Batch Effects

One often overlooked complication with high-throughput studies is batch effects, which occur because measurements are affected by laboratory conditions, reagent lots, and personnel differences. This becomes a major problem when batch effects are confounded with an outcome of interest and lead to incorrect conclusions. In this chapter, we describe batch effects in detail: how to detect, interpret, model, and adjust for batch effects.

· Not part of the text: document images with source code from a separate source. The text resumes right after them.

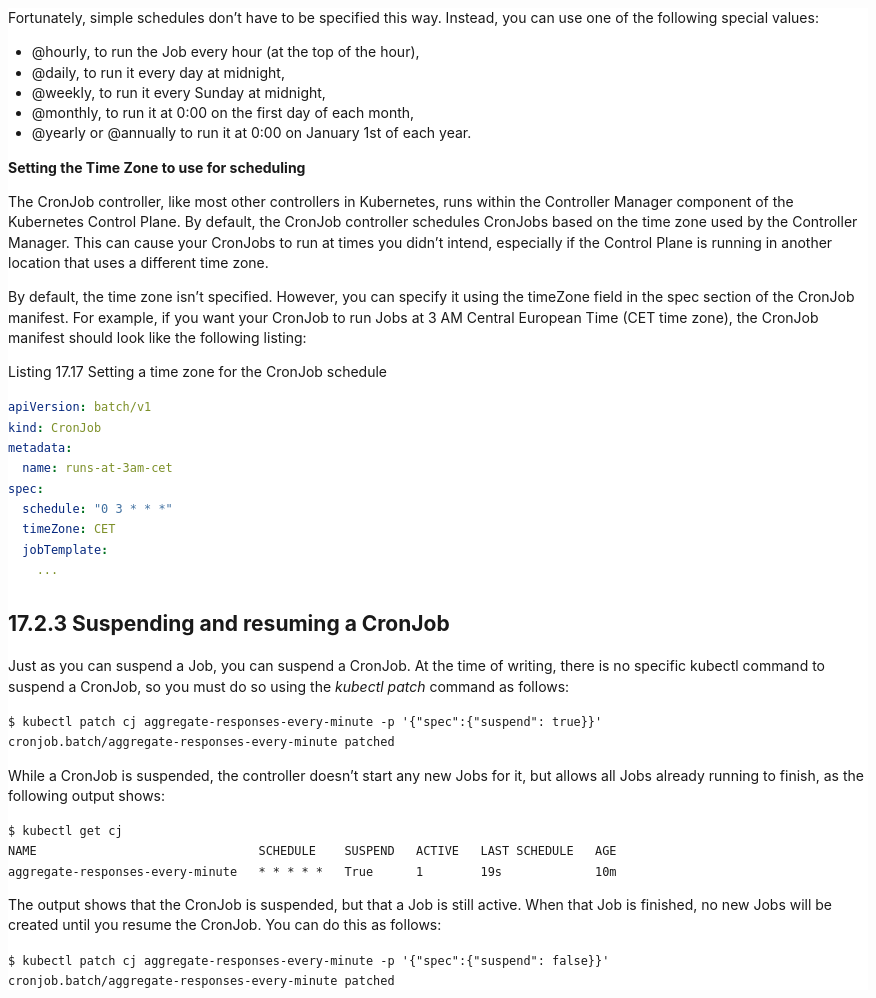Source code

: Fortunately, simple schedules don’t have to be specified this way. Instead, you can use one of the following special values:

* @hourly, to run the Job every hour (at the top of the hour),
* @daily, to run it every day at midnight,
* @weekly, to run it every Sunday at midnight,
* @monthly, to run it at 0:00 on the first day of each month,
* @yearly or @annually to run it at 0:00 on January 1st of each year.

**Setting the Time Zone to use for scheduling**

The CronJob controller, like most other controllers in Kubernetes, runs within the Controller Manager component of the Kubernetes Control Plane. By default, the CronJob controller schedules CronJobs based on the time zone used by the Controller Manager. This can cause your CronJobs to run at times you didn’t intend, especially if the Control Plane is running in another location that uses a different time zone.

By default, the time zone isn’t specified. However, you can specify it using the timeZone field in the spec section of the CronJob manifest. For example, if you want your CronJob to run Jobs at 3 AM Central European Time (CET time zone), the CronJob manifest should look like the following listing:

Listing 17.17 Setting a time zone for the CronJob schedule

```yaml
apiVersion: batch/v1
kind: CronJob
metadata:
  name: runs-at-3am-cet
spec:
  schedule: "0 3 * * *"
  timeZone: CET
  jobTemplate:
    ...
```

## 17.2.3 Suspending and resuming a CronJob
Just as you can suspend a Job, you can suspend a CronJob. At the time of writing, there is no specific kubectl command to suspend a CronJob, so you must do so using the *kubectl patch* command as follows:

```shell
$ kubectl patch cj aggregate-responses-every-minute -p '{"spec":{"suspend": true}}'
cronjob.batch/aggregate-responses-every-minute patched
```

While a CronJob is suspended, the controller doesn’t start any new Jobs for it, but allows all Jobs already running to finish, as the following output shows:

```shell
$ kubectl get cj
NAME                               SCHEDULE    SUSPEND   ACTIVE   LAST SCHEDULE   AGE
aggregate-responses-every-minute   * * * * *   True      1        19s             10m
```

The output shows that the CronJob is suspended, but that a Job is still active. When that Job is finished, no new Jobs will be created until you resume the CronJob. You can do this as follows:
```shell
$ kubectl patch cj aggregate-responses-every-minute -p '{"spec":{"suspend": false}}'
cronjob.batch/aggregate-responses-every-minute patched
```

Batch effects are the biggest challenge faced by genomics research, especially in the context of precision medicine. The presence of batch effects in one form or another have been reported among most, if not all, high-throughput technologies [Leek et al. (2010) Nature Reviews Genetics 11, 733-739]. But batch effects are not specific to genomics technology. In fact, in a 1972 paper, WJ Youden describes batch effects in the context of empirical estimates of physical constants. He pointed out the “subjective character of present estimates” of physical constants and how estimates changed from laboratory to laboratory. For example, in Table 1, Youden shows the following estimates of the astronomical unit from different laboratories. The reports included an estimate of spread (what we now would call a confidence interval).

Estimates of the astronomical unit with estimates of spread, versus year it was reported. The two laboratories that reported more than one estimate are shown in color.

Judging by the variability across labs and the fact that the reported bounds do not explain this variability, clearly shows the presence of an effect that differs across labs, but not within. This type of variability is what we call a batch effect. Note that there are laboratories that reported two estimates (purple and orange) and batch effects are seen across the two different measurements from the same laboratories as well.

We can use statistical notation to precisely describe the problem. The scientists making these measurements assumed they observed:

$Y_{i,j} = \mu + \varepsilon_{i,j}, j=1,\dots,N$

with $Y_{i,j}$ the $j$ -th measurement of laboratory $i$ , $\mu$ the true physical constant, and $\varepsilon_{i,j}$ independent measurement error. To account for the variability introduced by $\varepsilon_{i,j}$ , we compute standard errors from the data. As we saw earlier in the book, we estimate the physical constant with the average of the $N$ measurements…

$\bar{Y}_i = \frac{1}{N} \sum_{i=1}^{N} Y_{i,j}$

.. and we can construct a confidence interval by:

$\bar{Y}_i \pm 2 s_i / \sqrt{N} \mbox{ with } s_i^2= \frac{1}{N-1} \sum_{i=1}^N (Y_{i,j} - \bar{Y}_i)^2$

However, this confidence interval will be too small because it does not catch the batch effect variability. A more appropriate model is:

$Y_{i,j} = \mu + \gamma_i + \varepsilon_{i,j}, j=1, \dots, N$

with $\gamma_i$ a laboratory specific bias or batch effect.

From the plot it is quite clear that the variability of $\gamma$ across laboratories is larger than the variability of $\varepsilon$ within a lab. The problem here is that there is no information about $\gamma$ in the data from a single lab. The statistical term for the problem is that $\mu$ and $\gamma$ are unidentifiable. We can estimate the sum $\mu_i+\gamma_i$ , but we can’t distinguish one from the other.

We can also view $\gamma$ as a random variable. In this case, each laboratory has an error term $\gamma_i$ that is the same across measurements from that lab, but different from lab to lab. Under this interpretation the problem is that:

$s_i / \sqrt{N} \mbox{ with } s_i^2= \frac{1}{N-1} \sum_{i=1}^N (Y_{ij} - \bar{Y}_i)^2$

is an underestimate of the standard error since it does not account for the within lab correlation induced by $\gamma$ .

With data from several laboratories we can in fact estimate the $\gamma$ , if we assume they average out to 0. Or we can consider them to be random effects and simply estimate a new estimate and standard error with all measurements. Here is a confidence interval treating each reported average as a random observation:

avg <- mean(dat[,3])
se <- sd(dat[,3]) / sqrt(nrow(dat))

## 95% confidence interaval is: [ 92.8727 , 92.98542 ]

## which does include the current estimate is: 92.95604

Youden’s paper also includes batch effect examples from more recent estimates of the speed of light, as well as estimates of the gravity constant. Here we demonstrate the widespread presence and complex nature of batch effects in high-throughput biological measurements.